▶ EXTRACTED DATA:
────
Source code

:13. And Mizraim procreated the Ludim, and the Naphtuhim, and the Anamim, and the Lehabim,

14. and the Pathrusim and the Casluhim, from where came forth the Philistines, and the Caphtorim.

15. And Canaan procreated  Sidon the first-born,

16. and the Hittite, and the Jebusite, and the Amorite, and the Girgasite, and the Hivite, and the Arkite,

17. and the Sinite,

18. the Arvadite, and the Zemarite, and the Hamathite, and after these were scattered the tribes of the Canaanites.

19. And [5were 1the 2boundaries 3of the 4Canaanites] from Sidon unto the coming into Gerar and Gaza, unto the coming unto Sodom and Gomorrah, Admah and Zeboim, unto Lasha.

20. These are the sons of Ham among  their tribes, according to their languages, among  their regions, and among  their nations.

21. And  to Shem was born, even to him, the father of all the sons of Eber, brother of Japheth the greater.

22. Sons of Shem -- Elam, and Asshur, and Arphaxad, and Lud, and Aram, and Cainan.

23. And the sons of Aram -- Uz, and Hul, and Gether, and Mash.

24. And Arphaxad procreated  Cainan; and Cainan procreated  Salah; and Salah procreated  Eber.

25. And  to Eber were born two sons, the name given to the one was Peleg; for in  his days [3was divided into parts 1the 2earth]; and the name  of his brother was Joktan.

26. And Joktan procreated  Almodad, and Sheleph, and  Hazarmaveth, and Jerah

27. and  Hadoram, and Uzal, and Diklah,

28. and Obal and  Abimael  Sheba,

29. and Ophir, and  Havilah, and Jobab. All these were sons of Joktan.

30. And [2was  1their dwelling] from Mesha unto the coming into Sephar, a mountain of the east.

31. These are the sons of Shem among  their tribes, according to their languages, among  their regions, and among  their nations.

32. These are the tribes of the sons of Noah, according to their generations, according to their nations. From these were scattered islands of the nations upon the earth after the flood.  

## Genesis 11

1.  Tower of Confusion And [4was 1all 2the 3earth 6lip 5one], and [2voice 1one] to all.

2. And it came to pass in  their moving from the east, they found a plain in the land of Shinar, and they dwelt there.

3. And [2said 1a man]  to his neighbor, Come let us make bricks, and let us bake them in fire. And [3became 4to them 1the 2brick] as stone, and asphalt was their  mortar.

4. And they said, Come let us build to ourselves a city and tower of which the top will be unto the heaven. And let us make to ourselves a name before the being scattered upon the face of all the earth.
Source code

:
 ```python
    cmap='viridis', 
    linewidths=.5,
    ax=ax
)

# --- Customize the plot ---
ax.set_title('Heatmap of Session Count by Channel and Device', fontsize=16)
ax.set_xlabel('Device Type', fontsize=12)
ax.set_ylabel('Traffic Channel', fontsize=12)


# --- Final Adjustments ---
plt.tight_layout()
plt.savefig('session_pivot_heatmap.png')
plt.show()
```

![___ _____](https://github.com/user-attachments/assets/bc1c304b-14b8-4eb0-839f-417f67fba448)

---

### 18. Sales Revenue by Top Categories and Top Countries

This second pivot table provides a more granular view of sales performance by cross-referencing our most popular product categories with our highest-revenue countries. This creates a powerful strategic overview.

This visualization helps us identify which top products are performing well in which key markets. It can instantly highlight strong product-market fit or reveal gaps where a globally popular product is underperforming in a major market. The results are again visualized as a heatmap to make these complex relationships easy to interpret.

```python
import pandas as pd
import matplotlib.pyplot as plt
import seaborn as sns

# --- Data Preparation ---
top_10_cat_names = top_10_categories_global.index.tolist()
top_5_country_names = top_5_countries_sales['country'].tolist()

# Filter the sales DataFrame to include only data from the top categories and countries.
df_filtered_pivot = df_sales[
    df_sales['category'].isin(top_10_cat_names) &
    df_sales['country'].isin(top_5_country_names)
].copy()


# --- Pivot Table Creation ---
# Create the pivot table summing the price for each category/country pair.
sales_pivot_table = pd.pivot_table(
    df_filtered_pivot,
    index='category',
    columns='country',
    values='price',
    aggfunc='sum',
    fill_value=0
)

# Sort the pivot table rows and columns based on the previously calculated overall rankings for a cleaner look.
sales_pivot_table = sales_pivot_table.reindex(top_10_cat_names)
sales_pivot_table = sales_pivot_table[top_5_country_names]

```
────
If a line falls between the first line of the data above and the line holding "20. These are", inclusive, retype it exactly; retype no other line.

▶ OUTPUT FOR THIS EXERCISE:
Source code

:13. And Mizraim procreated the Ludim, and the Naphtuhim, and the Anamim, and the Lehabim,

14. and the Pathrusim and the Casluhim, from where came forth the Philistines, and the Caphtorim.

15. And Canaan procreated  Sidon the first-born,

16. and the Hittite, and the Jebusite, and the Amorite, and the Girgasite, and the Hivite, and the Arkite,

17. and the Sinite,

18. the Arvadite, and the Zemarite, and the Hamathite, and after these were scattered the tribes of the Canaanites.

19. And [5were 1the 2boundaries 3of the 4Canaanites] from Sidon unto the coming into Gerar and Gaza, unto the coming unto Sodom and Gomorrah, Admah and Zeboim, unto Lasha.

20. These are the sons of Ham among  their tribes, according to their languages, among  their regions, and among  their nations.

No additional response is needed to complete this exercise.